Agricultural water optimization at the basin scale is critical for sustainable irrigated agriculture and water resources management. Crop Water Production Function (CWPF) and surface water are key components of agricultural water optimization. CWPF relates closely to crop yield/growth-related parameters, and surface water of sub-basins is often different and impacted by water withdrawals. However, CWPF accounting for the crop yield-related parameter and natural runoff of sub-basins were scarcely involved in agricultural water optimization at the basin scale. To fill this gap, CWPFs of different water units are estimated using a distributed ecohydrological model involving the spatial heterogeneity of crop photosynthetic capacity parameter, and the natural runoff of sub-basins is reproduced by this model. Integrating these functions and variables, and taking the agricultural benefit of the whole basin as the main objective, an agricultural water optimization model at the basin scale (AWOMB) is developed and applied to a mountain-plain basin in North China. The results showed that agricultural water optimization in a representative year would lead to 0.4% increase of crop production for the whole basin at the expense of certain urban ecological water and equity of agricultural water. In this scenario, the river ecological water requirements in all sub-basins would be satisfied.
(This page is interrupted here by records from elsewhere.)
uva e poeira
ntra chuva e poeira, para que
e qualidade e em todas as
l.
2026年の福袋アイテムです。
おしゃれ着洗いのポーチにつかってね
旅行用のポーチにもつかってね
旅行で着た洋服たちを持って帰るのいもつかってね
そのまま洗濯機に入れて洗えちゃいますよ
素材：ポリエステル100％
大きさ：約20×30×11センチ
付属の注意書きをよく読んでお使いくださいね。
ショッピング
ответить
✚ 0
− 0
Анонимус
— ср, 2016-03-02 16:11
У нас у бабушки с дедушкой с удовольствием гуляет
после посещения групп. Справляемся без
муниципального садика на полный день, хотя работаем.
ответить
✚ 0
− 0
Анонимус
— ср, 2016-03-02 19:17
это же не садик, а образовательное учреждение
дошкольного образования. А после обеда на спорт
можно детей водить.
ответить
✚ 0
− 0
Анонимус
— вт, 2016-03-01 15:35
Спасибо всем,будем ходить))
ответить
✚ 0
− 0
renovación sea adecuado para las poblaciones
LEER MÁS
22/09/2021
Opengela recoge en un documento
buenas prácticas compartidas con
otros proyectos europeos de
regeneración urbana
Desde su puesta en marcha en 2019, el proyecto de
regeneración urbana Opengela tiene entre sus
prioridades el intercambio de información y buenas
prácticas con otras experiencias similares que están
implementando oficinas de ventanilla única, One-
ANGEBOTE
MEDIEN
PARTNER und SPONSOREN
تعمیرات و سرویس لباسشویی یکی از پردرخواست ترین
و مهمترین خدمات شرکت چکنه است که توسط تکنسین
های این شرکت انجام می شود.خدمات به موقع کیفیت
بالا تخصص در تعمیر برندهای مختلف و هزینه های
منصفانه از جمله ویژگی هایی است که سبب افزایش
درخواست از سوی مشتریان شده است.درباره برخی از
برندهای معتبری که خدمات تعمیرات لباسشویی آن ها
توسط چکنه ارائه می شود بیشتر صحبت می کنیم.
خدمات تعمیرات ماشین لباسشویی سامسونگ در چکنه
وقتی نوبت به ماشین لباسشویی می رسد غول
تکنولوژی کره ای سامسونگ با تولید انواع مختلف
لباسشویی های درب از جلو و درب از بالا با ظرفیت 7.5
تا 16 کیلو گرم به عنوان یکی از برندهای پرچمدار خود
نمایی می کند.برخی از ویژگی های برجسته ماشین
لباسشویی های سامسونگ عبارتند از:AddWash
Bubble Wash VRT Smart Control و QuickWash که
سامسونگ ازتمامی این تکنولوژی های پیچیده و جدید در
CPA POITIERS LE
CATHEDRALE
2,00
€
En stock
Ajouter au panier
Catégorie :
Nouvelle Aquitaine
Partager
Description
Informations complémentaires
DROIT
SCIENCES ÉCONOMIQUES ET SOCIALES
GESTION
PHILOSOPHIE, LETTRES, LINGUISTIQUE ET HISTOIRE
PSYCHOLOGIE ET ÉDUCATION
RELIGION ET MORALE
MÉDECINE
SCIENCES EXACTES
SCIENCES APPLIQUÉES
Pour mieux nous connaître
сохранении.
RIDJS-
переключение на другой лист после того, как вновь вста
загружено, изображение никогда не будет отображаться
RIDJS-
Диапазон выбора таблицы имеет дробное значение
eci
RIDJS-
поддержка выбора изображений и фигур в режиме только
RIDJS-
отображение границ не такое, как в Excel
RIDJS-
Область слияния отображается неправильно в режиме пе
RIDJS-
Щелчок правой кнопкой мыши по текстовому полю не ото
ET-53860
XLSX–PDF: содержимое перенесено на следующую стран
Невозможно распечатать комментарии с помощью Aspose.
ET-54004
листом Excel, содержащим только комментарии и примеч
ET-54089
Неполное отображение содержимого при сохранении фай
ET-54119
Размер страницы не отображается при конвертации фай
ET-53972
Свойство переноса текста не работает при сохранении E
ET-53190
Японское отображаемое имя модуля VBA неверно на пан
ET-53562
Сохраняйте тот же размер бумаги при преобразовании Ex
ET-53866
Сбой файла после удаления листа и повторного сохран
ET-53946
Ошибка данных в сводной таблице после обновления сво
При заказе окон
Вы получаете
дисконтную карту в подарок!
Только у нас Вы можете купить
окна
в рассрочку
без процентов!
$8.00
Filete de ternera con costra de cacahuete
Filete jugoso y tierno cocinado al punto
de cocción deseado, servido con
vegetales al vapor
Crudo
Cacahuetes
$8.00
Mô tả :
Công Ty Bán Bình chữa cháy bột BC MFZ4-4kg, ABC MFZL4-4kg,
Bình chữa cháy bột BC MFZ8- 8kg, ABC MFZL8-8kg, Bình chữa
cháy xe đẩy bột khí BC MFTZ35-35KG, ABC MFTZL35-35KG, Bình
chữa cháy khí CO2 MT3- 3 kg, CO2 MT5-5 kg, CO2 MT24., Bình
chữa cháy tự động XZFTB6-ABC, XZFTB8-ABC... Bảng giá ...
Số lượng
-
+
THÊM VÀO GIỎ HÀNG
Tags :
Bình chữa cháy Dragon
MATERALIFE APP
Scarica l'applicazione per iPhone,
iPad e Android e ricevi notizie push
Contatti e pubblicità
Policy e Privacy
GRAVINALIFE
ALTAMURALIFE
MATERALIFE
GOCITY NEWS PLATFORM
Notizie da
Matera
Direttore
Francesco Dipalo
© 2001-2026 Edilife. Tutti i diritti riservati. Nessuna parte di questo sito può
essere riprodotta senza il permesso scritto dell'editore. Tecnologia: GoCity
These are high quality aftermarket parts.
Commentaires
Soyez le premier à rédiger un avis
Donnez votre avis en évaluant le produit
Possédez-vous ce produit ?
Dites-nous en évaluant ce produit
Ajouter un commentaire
Assuming the domestic, industrial and river ecological water demand being fully satisfied in 2020s, water deficits will be 8% and 26% for the whole basin under the normal and dry year scenarios, respectively. Correspondingly, increments of 2% and 7% crop production are predicted in these two scenarios by agricultural water optimization. It is demonstrated that water resources utilization and agricultural production are effectively improved by coupling a distributed ecohydrological model with water resources optimization in the study basin. This research provides a methodology for integrative catchment water resources management.